→ **Your instructions**
Find every line in the items below that contains the word "largest", and copy each one out in full.

→ **Data extract**
====================
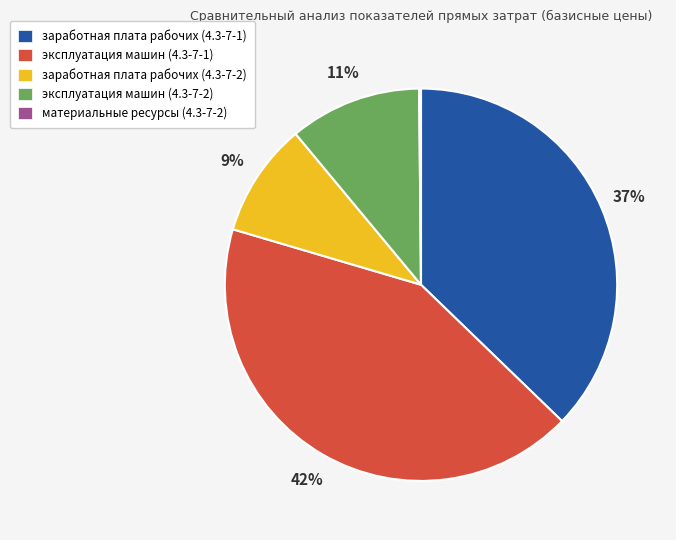

What is the largest slice in the pie chart?

эксплуатация машин (4.3-7-1)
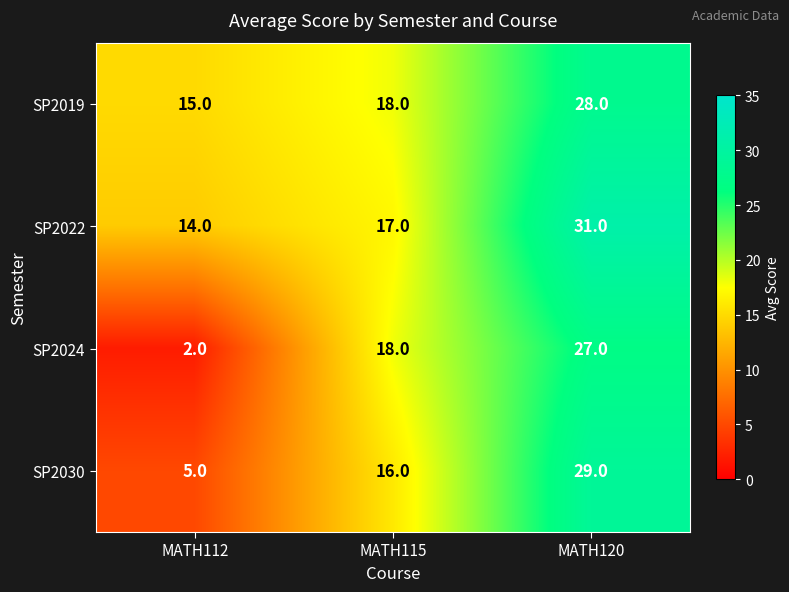

List the labels in order of SP2019 value, largest first.

MATH120, MATH115, MATH112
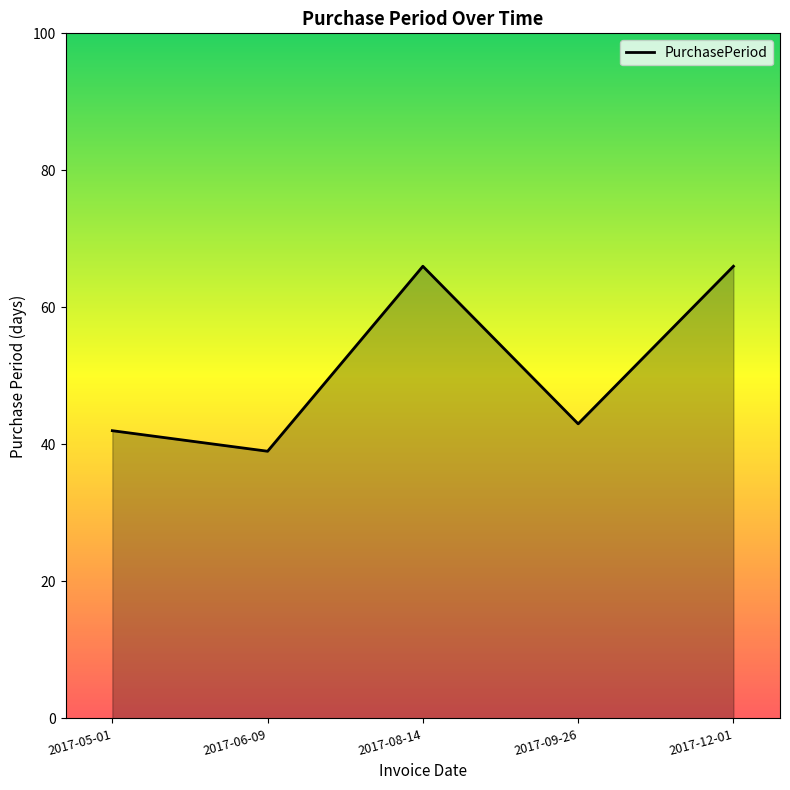

Approximately how many times larger is the value at 2017-08-14 compared to 2017-12-01?

1.0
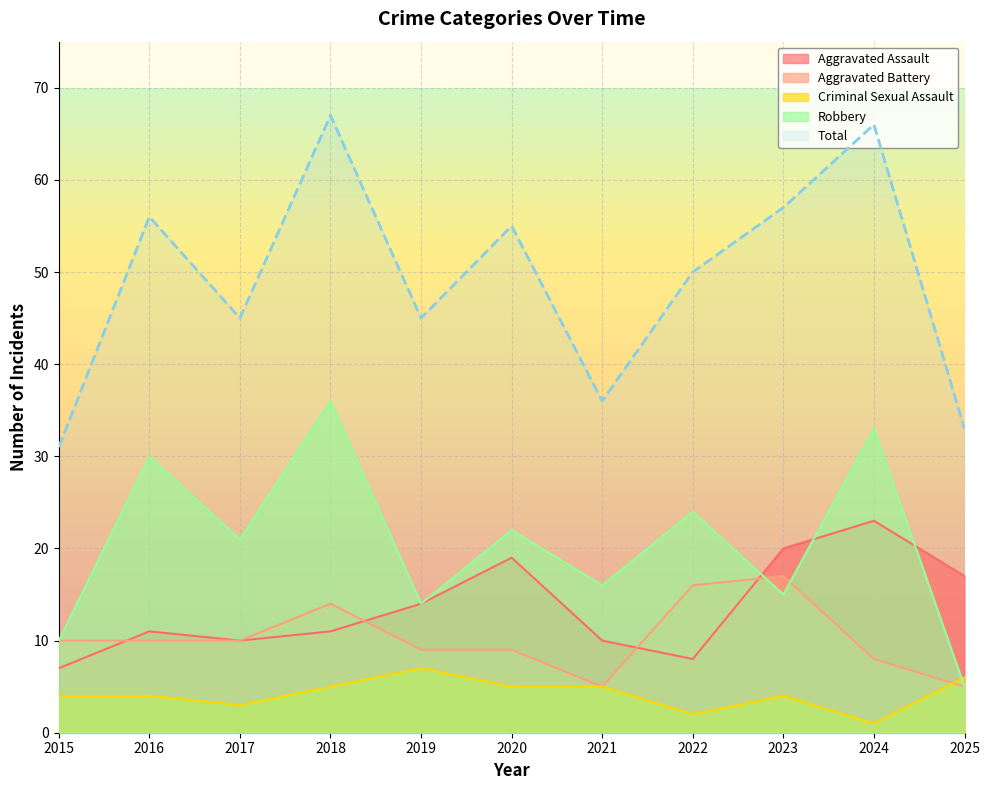

What is the value of the Total point at the 3rd from the left?

45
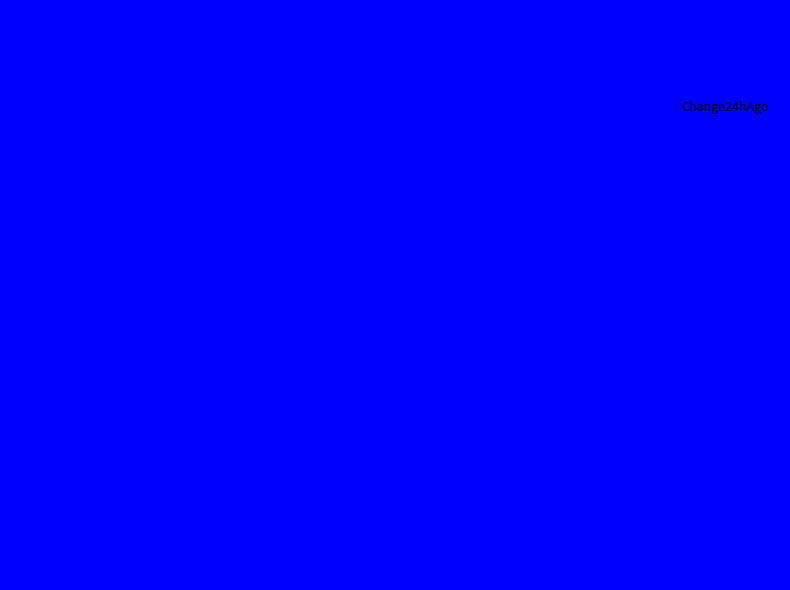

Which series reaches the minimum Y coordinate?

Change24hAgo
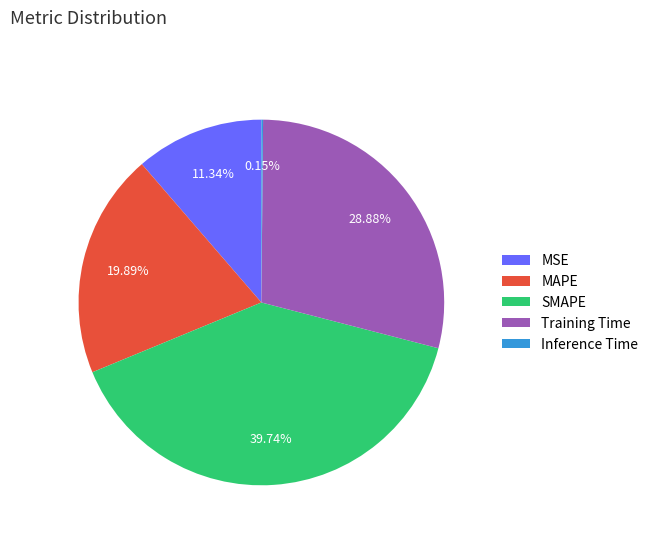

To the nearest percent, what is the difference between the MAPE and SMAPE slice percentages?

20%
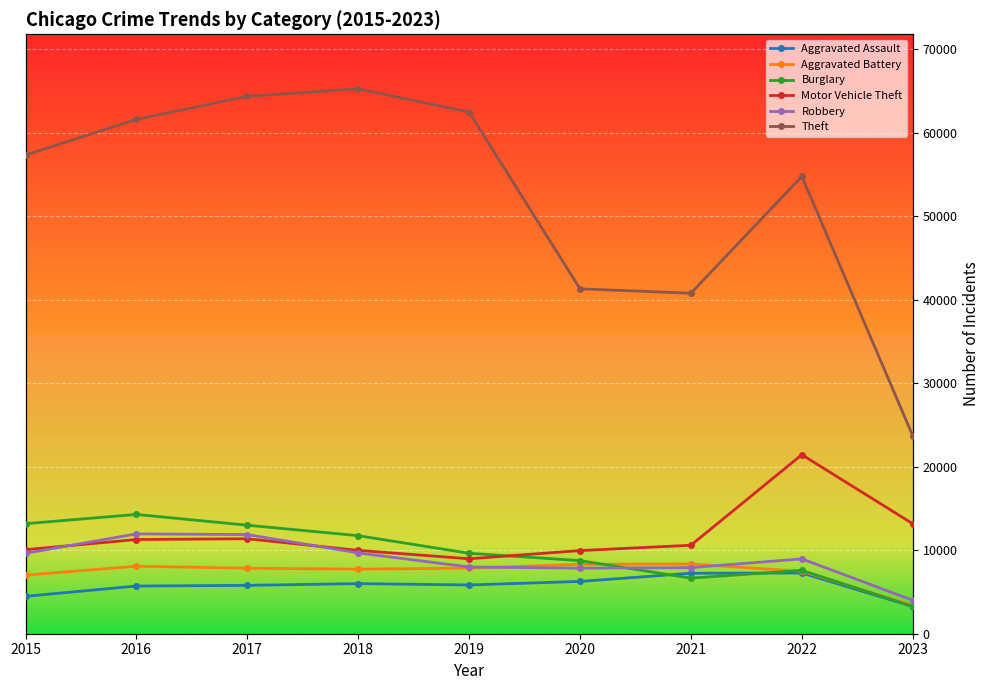

How many lines are shown in the chart?

6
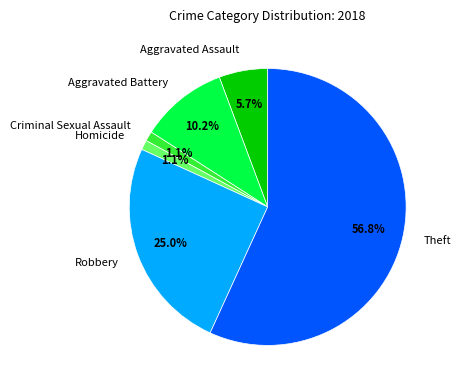

What is the ratio of the value at Homicide to the value at Criminal Sexual Assault?

1.0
====================
→ **Solution**
What is the largest slice in the pie chart?
List the labels in order of SP2019 value, largest first.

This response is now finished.